If no overload is given, this will default to filetype(data)
, as we can assume that the raster format is the same for both current and future scenarios.
The return type of the filetype
must be one of the RasterFileType
enum, which can be extended if adding a new provider requires a new format for the download.
SimpleSDMDatasets.RasterFileType
— TypeRasterFileType
This enum stores the possible types of returned files. They are listed with instances(RasterFileType)
.
Available resolutions
SimpleSDMDatasets.resolutions
— Functionresolutions(::R) where {R <: RasterData}
This method controls whether the dataset has a resolution, i.e. a grid size. If this is nothing
(the default), it means that the dataset is only given at a set resolution.
An overload of this method is required when there are multiple resolutions available, and must return a Dict
with numeric keys (for the resolution) and string values (giving the textual representation of these keys, usually in the way that is usable to build the url).
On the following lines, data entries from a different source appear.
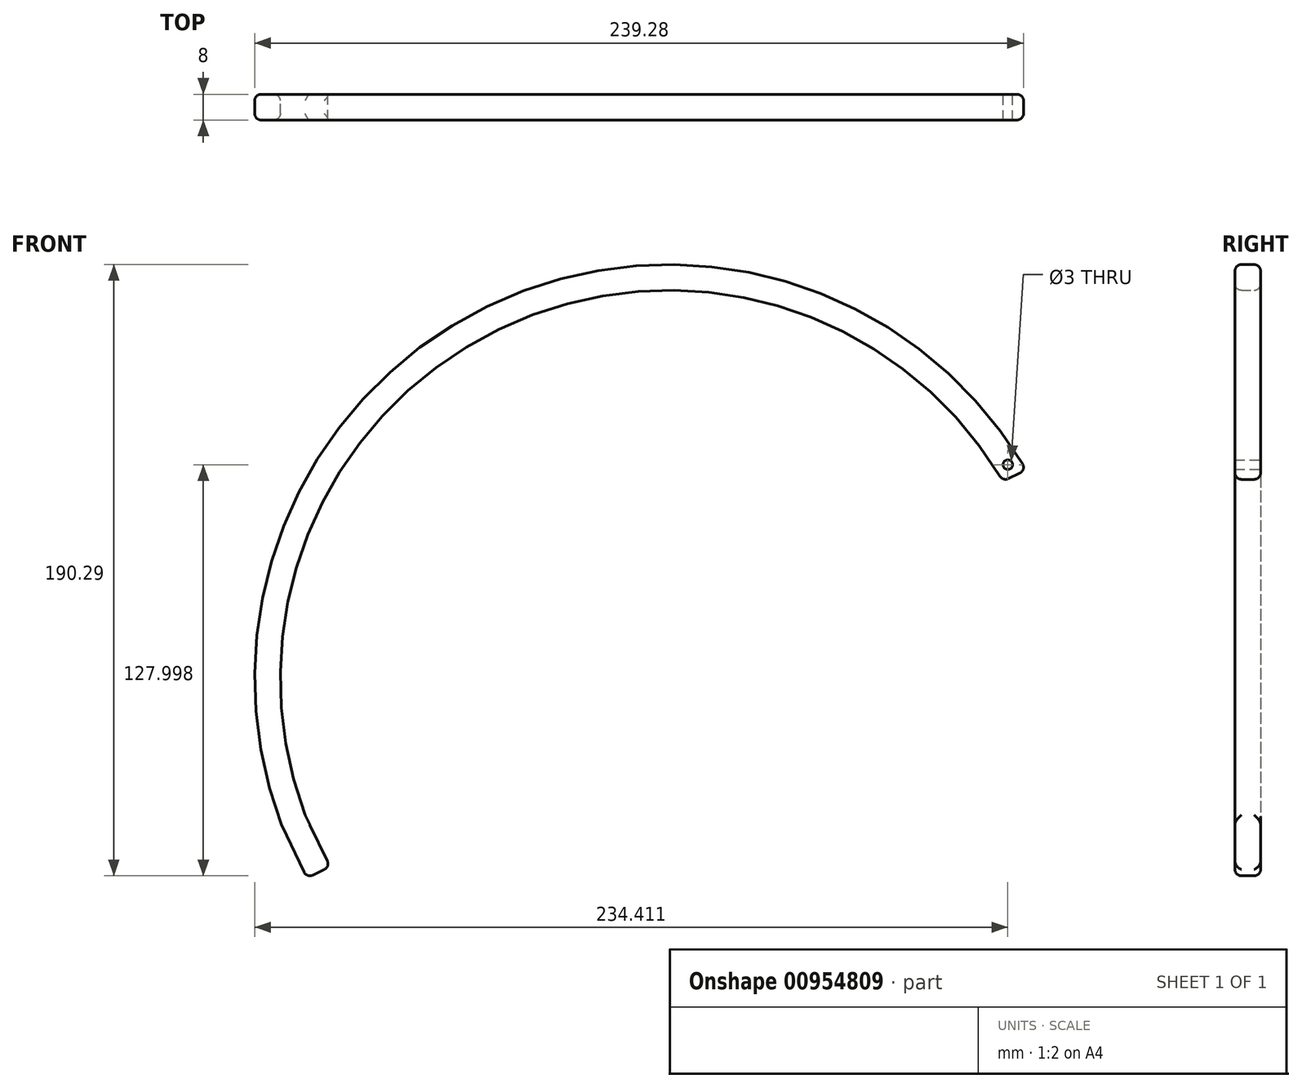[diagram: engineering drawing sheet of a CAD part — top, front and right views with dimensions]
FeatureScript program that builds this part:
annotation { "Feature Type Name" : "Feature", "Feature Type Description" : "" }
export const myFeature = defineFeature(function(context is Context, id is Id, definition is map)
    precondition{}
    {
        {
            var Q0;
            Q0=qCreatedBy(makeId("Front.planeOp"),FACE);
            var sketch = newSketch(context, id + "F0", { "sketchPlane" : qUnion([Q0])});
            skLineSegment(sketch, "E0.bottom", {"start": v(120, 100) * mm, "end": v(-120, 100) * mm, "construction": true});
            skLineSegment(sketch, "E0.top", {"start": v(120, -100) * mm, "end": v(-120, -100) * mm, "construction": true});
            skLineSegment(sketch, "E0.left", {"start": v(120, 100) * mm, "end": v(120, -100) * mm, "construction": true});
            skLineSegment(sketch, "E0.right", {"start": v(-120, 100) * mm, "end": v(-120, -100) * mm, "construction": true});
            skPoint(sketch, "E0.middle", {"position": v(0, 0) * mm});
            skArc(sketch, "E1", {"start": v(120, 28.51) * mm, "mid": v(-46.86, 79.92) * mm, "end": v(-111.66, -82.2) * mm});
            skLineSegment(sketch, "E2", {"start": v(-111.66, -82.2) * mm, "end": v(138.1, 37.16) * mm, "construction": true});
            skLineSegment(sketch, "E3", {"start": v(13.22, -22.52) * mm, "end": v(-46.86, 79.92) * mm, "construction": true});
            skArc(sketch, "E4.0", {"start": v(112.76, 25.05) * mm, "mid": v(-43.4, 72.7) * mm, "end": v(-104.41, -78.75) * mm});
            skLineSegment(sketch, "E5", {"start": v(-111.66, -82.2) * mm, "end": v(-104.41, -78.75) * mm});
            skLineSegment(sketch, "E6", {"start": v(112.76, 25.05) * mm, "end": v(120, 28.51) * mm});
            skCircle(sketch, "E7", {"center": v(114.3, 30.22) * mm, "radius": 1.5 * mm});
            skLineSegment(sketch, "E8", {"start": v(-111.66, -82.2) * mm, "end": v(-103.9, -98.45) * mm});
            skLineSegment(sketch, "E9", {"start": v(-103.9, -98.45) * mm, "end": v(-96.65, -94.99) * mm});
            skLineSegment(sketch, "E10", {"start": v(-96.65, -94.99) * mm, "end": v(-104.41, -78.75) * mm});
            skSolve(sketch);
        }
        {
            var Q0;
            Q0 = qSketchRegion(id + "F0", true);
            extrude(context, id + "F1", {"entities" : qUnion([Q0]), "depth" : 8 * mm, "offsetDistance" : 25 * mm});
        }
        {
            var Q0;
            Q0=makeQuery(id+"F1.opExtrude","CAP_EDGE",EDGE,{"disambiguationData":[OSD([sQuery(id+"F0.wireOp",EDGE,"E4.0")])],"isStart":false});
            var Q1;
            Q1=makeQuery(id+"F1.opExtrude","CAP_EDGE",EDGE,{"disambiguationData":[OSD([sQuery(id+"F0.wireOp",EDGE,"E1")])],"isStart":false});
            var Q2;
            Q2=makeQuery(id+"F1.opExtrude","CAP_EDGE",EDGE,{"disambiguationData":[OSD([sQuery(id+"F0.wireOp",EDGE,"E5")])],"isStart":false});
            var Q3;
            Q3=makeQuery(id+"F1.opExtrude","SWEPT_EDGE",EDGE,{"disambiguationData":[OSD([sQuery(id+"F0.wireOp",EDGE,"E1"),sQuery(id+"F0.wireOp",EDGE,"E5")])]});
            var Q4;
            Q4=makeQuery(id+"F1.opExtrude","SWEPT_EDGE",EDGE,{"disambiguationData":[OSD([sQuery(id+"F0.wireOp",EDGE,"E4.0"),sQuery(id+"F0.wireOp",EDGE,"E5")])]});
            var Q5;
            Q5=makeQuery(id+"F1.opExtrude","CAP_EDGE",EDGE,{"disambiguationData":[OSD([sQuery(id+"F0.wireOp",EDGE,"E4.0")])],"isStart":true});
            var Q6;
            Q6=makeQuery(id+"F1.opExtrude","CAP_EDGE",EDGE,{"disambiguationData":[OSD([sQuery(id+"F0.wireOp",EDGE,"E1")])],"isStart":true});
            var Q7;
            Q7=makeQuery(id+"F1.opExtrude","SWEPT_EDGE",EDGE,{"disambiguationData":[OSD([sQuery(id+"F0.wireOp",EDGE,"E1"),sQuery(id+"F0.wireOp",EDGE,"E6")])]});
            var Q8;
            Q8=makeQuery(id+"F1.opExtrude","CAP_EDGE",EDGE,{"disambiguationData":[OSD([sQuery(id+"F0.wireOp",EDGE,"E6")])],"isStart":false});
            var Q9;
            Q9=makeQuery(id+"F1.opExtrude","SWEPT_EDGE",EDGE,{"disambiguationData":[OSD([sQuery(id+"F0.wireOp",EDGE,"E4.0"),sQuery(id+"F0.wireOp",EDGE,"E6")])]});
            var Q10;
            Q10=makeQuery(id+"F1.opExtrude","CAP_EDGE",EDGE,{"disambiguationData":[OSD([sQuery(id+"F0.wireOp",EDGE,"E6")])],"isStart":true});
            var Q11;
            Q11=makeQuery(id+"F1.opExtrude","CAP_EDGE",EDGE,{"disambiguationData":[OSD([sQuery(id+"F0.wireOp",EDGE,"E5")])],"isStart":true});
            var Q12;
            Q12=makeQuery(id+"F1.opExtrude","CAP_EDGE",EDGE,{"disambiguationData":[OSD([sQuery(id+"F0.wireOp",EDGE,"E8")])],"isStart":false});
            var Q13;
            Q13=makeQuery(id+"F1.opExtrude","CAP_EDGE",EDGE,{"disambiguationData":[OSD([sQuery(id+"F0.wireOp",EDGE,"E8")])],"isStart":true});
            var Q14;
            Q14=makeQuery(id+"F1.opExtrude","CAP_EDGE",EDGE,{"disambiguationData":[OSD([sQuery(id+"F0.wireOp",EDGE,"E9")])],"isStart":false});
            var Q15;
            Q15=makeQuery(id+"F1.opExtrude","SWEPT_EDGE",EDGE,{"disambiguationData":[OSD([sQuery(id+"F0.wireOp",EDGE,"E8"),sQuery(id+"F0.wireOp",EDGE,"E9")])]});
            var Q16;
            Q16=makeQuery(id+"F1.opExtrude","SWEPT_EDGE",EDGE,{"disambiguationData":[OSD([sQuery(id+"F0.wireOp",EDGE,"E9"),sQuery(id+"F0.wireOp",EDGE,"E10")])]});
            var Q17;
            Q17=makeQuery(id+"F1.opExtrude","CAP_EDGE",EDGE,{"disambiguationData":[OSD([sQuery(id+"F0.wireOp",EDGE,"E9")])],"isStart":true});
            fillet(context, id + "F2", {"entities" : qUnion([Q0, Q1, Q2, Q3, Q4, Q5, Q6, Q7, Q8, Q9, Q10, Q11, Q12, Q13, Q14, Q15, Q16, Q17]), "radius" : 2 * mm, "tangentPropagation" : true, "allowEdgeOverflow" : false});
        }
    });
Any dataset with a return value that is not nothing
must accept the resolution
keyword.
resolutions(data::R, ::F) where {R <: RasterData, F <: Future}
This methods control the resolutions
for a future dataset. Unless overloaded, it will return resolutions(data)
.
Available layers
SimpleSDMDatasets.layers
— Functionlayers(::R) where {R <: RasterData}
This method controls whether the dataset has named layers. If this is nothing
(the default), it means that the dataset will have a single layer.
An overload of this method is required when there are multiple layers available, and must return a Vector
, usually of String
. Note that by default, the layers can also be accessed by using an Integer
, in which case layer=i
will be the i-th entry in layers(data)
.
Any dataset with a return value that is not nothing
must accept the layer
keyword.
SimpleSDMDatasets.layerdescriptions
— Functionlayerdescriptions(data::R) where {R <: RasterData}
Human-readable names the layers. This must be a dictionary mapping the layer names (as returned by layers
) to a string explaining the contents of the layers.
Available months
SimpleSDMDatasets.months
— Functionmonths(::R) where {R <: RasterData}
This method controls whether the dataset has monthly layers. If this is nothing
(the default), it means that the dataset is not accessible at a monthly resolution.
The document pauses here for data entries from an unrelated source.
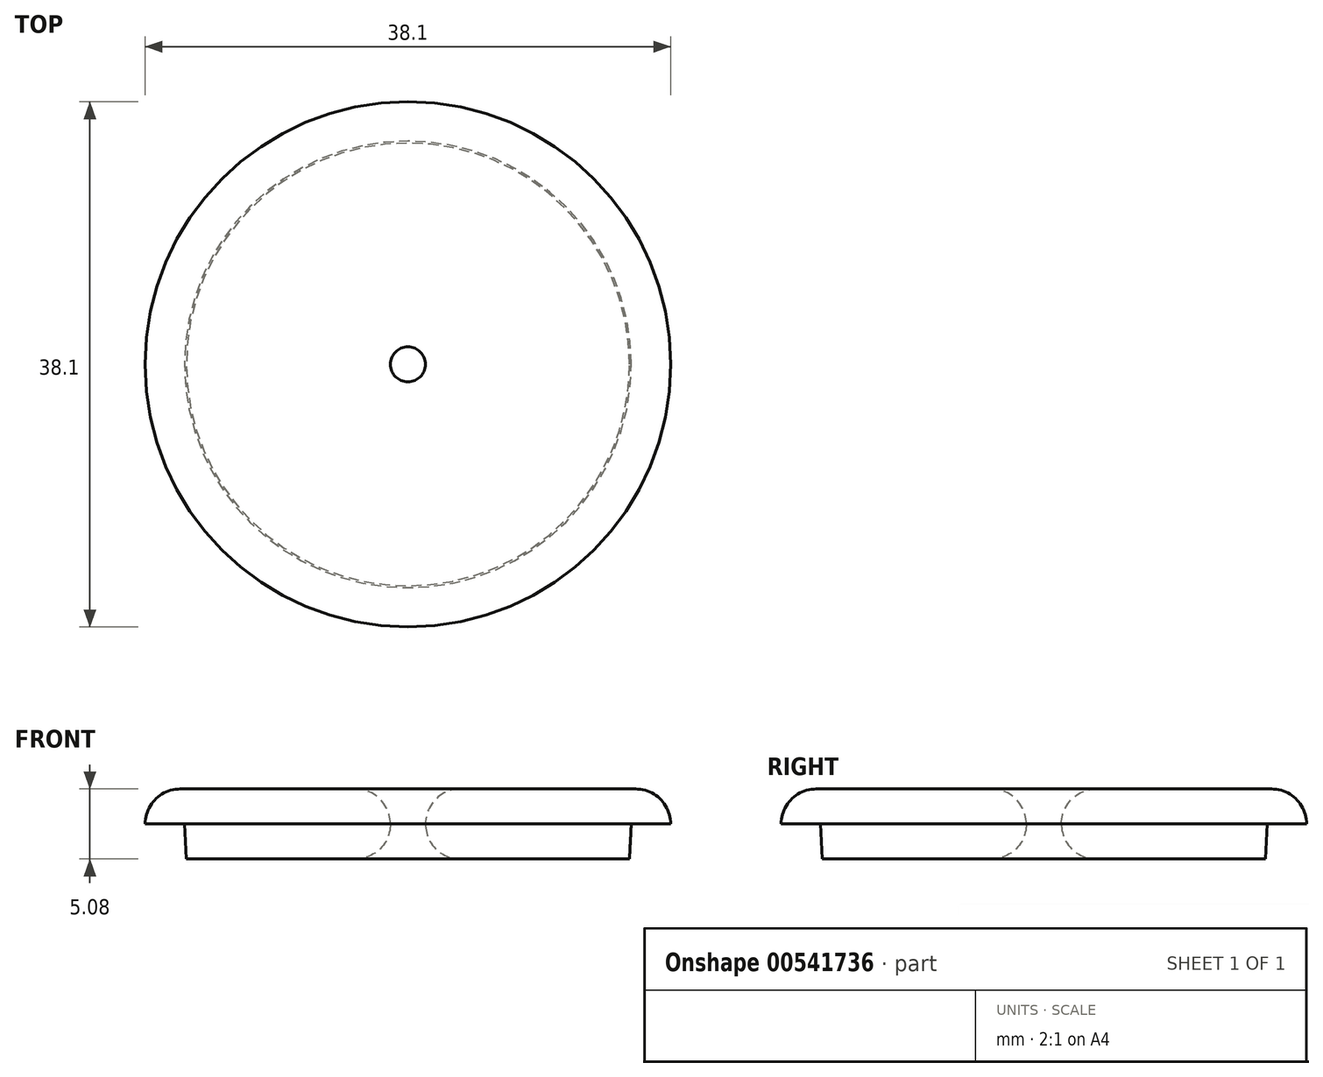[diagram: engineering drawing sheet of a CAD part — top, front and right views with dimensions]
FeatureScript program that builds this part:
annotation { "Feature Type Name" : "Feature", "Feature Type Description" : "" }
export const myFeature = defineFeature(function(context is Context, id is Id, definition is map)
    precondition{}
    {
        {
            var Q0;
            Q0=qCreatedBy(makeId("Top.planeOp"),FACE);
            var sketch = newSketch(context, id + "F0", { "sketchPlane" : qUnion([Q0])});
            skCircle(sketch, "E0", {"center": v(0, 0) * mm, "radius": 16.2 * mm});
            skCircle(sketch, "E1", {"center": v(0, 0) * mm, "radius": 19.05 * mm});
            skCircle(sketch, "E2", {"center": v(0, 0) * mm, "radius": 1.27 * mm});
            skSolve(sketch);
        }
        {
            var Q0;
            Q0=makeQuery(id+"F0.imprint","IMPRINT",FACE,{"disambiguationData":[TD([[makeQuery(id+"F0.imprint","IMPRINT",EDGE,{"derivedFrom":sQuery(id+"F0.wireOp",EDGE,"E0")}),-1.0]])]});
            var Q1;
            Q1=makeQuery(id+"F0.imprint","IMPRINT",FACE,{"disambiguationData":[TD([[makeQuery(id+"F0.imprint","IMPRINT",EDGE,{"derivedFrom":sQuery(id+"F0.wireOp",EDGE,"E0")}),1.0]])]});
            var Q2;
            Q2=sQuery(id+"F0.wireOp",EDGE,"E1");
            extrude(context, id + "F1", {"entities" : qUnion([Q0, Q1]), "surfaceEntities" : qUnion([Q2]), "depth" : 2.54 * mm, "offsetDistance" : 25.4 * mm});
        }
        {
            var Q0;
            Q0=makeQuery(id+"F0.imprint","IMPRINT",FACE,{"disambiguationData":[TD([[makeQuery(id+"F0.imprint","IMPRINT",EDGE,{"derivedFrom":sQuery(id+"F0.wireOp",EDGE,"E0")}),1.0]])]});
            var Q1;
            Q1=sQuery(id+"F0.wireOp",EDGE,"E0");
            extrude(context, id + "F2", {"entities" : qUnion([Q0]), "surfaceEntities" : qUnion([Q1]), "oppositeDirection" : true, "depth" : 2.54 * mm, "offsetDistance" : 25.4 * mm, "hasDraft" : true, "draftAngle" : 3 * degree, "draftPullDirection" : true});
        }
        {
            var Q0;
            Q0=makeQuery(id+"F1.opExtrude","CAP_EDGE",EDGE,{"disambiguationData":[OSD([sQuery(id+"F0.wireOp",EDGE,"E1")])],"isStart":false});
            fillet(context, id + "F3", {"entities" : qUnion([Q0]), "radius" : 2.54 * mm, "tangentPropagation" : true, "allowEdgeOverflow" : false});
        }
        {
            var Q0;
            Q0=makeQuery(id+"F1.opExtrude","CAP_EDGE",EDGE,{"disambiguationData":[OSD([sQuery(id+"F0.wireOp",EDGE,"E2")])],"isStart":false});
            var Q1;
            Q1=makeQuery(id+"F2.opExtrude","CAP_EDGE",EDGE,{"disambiguationData":[OSD([sQuery(id+"F0.wireOp",EDGE,"E2")])],"isStart":false});
            fillet(context, id + "F4", {"entities" : qUnion([Q0, Q1]), "radius" : 2.54 * mm, "tangentPropagation" : true, "allowEdgeOverflow" : false});
        }
    });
An overload of this method is required when there are multiple months available, and must return a Vector{Dates.Month}
.
Any dataset with a return value that is not nothing
must accept the month
keyword.
Available years
SimpleSDMDatasets.timespans
— Functiontimespans(data::R, ::F) where {R <: RasterData, F <: Future}
For datasets with a Future
scenario, this method should return a Vector
of Pairs
, which are formatted as
Year(start) => Year(end)
There is a method working on a single RasterData
argument, defaulting to returning nothing
, but it should never be overloaded.
Additional keyword arguments
SimpleSDMDatasets.extrakeys
— Functionextrakeys(::R) where {R <: RasterData}
This method controls whether the dataset has additional keys. If this is nothing
(the default), it means that the dataset can be accessed using only the default keys specified in this interface.
An overload of this method is required when there are additional keywords needed to access the data (e.g. full=true
for the EarthEnv
land-cover data), and must return a Dict
, with Symbol
keys and Tuple
arguments, where the key is the keyword argument passed to downloader
and the tuple lists all accepted values.
Any dataset with a return value that is not nothing
must accept the keyword arguments specified in the return value.
URL for the data to download
SimpleSDMDatasets.source
— Functionsource(::RasterData{P, D}; kwargs...) where {P <: RasterProvider, D <: RasterDataset}
This method specifies the URL for the data. It defaults to nothing
, so this method must be overloaded.
Path to the data locally
SimpleSDMDatasets.destination
— Functiondestination(::RasterData{P, D}; kwargs...) where {P <: RasterProvider, D <: RasterDataset}
This method specifies where the data should be stored locally. By default, it is the _LAYER_PATH
, followed by the provider name, followed by the dataset name.